**INFORMATION GIVEN:**
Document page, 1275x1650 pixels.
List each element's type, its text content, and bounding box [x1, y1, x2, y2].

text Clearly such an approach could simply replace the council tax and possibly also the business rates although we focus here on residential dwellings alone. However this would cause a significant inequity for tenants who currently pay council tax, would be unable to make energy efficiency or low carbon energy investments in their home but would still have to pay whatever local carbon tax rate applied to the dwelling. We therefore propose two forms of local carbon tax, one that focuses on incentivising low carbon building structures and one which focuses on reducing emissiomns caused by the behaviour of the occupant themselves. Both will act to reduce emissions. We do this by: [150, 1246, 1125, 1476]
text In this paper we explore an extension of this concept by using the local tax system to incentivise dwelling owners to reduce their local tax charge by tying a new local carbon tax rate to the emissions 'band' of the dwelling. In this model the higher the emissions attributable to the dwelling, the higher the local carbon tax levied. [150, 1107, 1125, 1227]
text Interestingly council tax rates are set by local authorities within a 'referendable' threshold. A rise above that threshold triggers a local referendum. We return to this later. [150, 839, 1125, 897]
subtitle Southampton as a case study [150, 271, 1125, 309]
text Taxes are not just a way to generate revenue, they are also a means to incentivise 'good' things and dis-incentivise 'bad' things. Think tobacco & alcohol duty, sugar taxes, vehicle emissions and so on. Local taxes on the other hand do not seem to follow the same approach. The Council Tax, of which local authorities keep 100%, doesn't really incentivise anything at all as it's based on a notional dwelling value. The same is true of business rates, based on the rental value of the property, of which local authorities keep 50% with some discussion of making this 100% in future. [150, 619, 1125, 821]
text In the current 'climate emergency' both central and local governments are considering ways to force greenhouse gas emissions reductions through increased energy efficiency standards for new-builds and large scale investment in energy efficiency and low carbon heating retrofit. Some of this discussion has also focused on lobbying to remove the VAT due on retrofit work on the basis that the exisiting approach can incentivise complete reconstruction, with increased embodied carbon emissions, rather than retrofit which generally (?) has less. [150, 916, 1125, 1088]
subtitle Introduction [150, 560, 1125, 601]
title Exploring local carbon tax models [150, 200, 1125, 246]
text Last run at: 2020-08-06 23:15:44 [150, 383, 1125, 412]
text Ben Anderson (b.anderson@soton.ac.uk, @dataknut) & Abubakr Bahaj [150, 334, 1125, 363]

**EXERCISE REQUIREMENTS:** Identify each line of the material where the word "subtitle" shows up, and copy it.

**REPLY:**
subtitle Southampton as a case study [150, 271, 1125, 309]
subtitle Introduction [150, 560, 1125, 601]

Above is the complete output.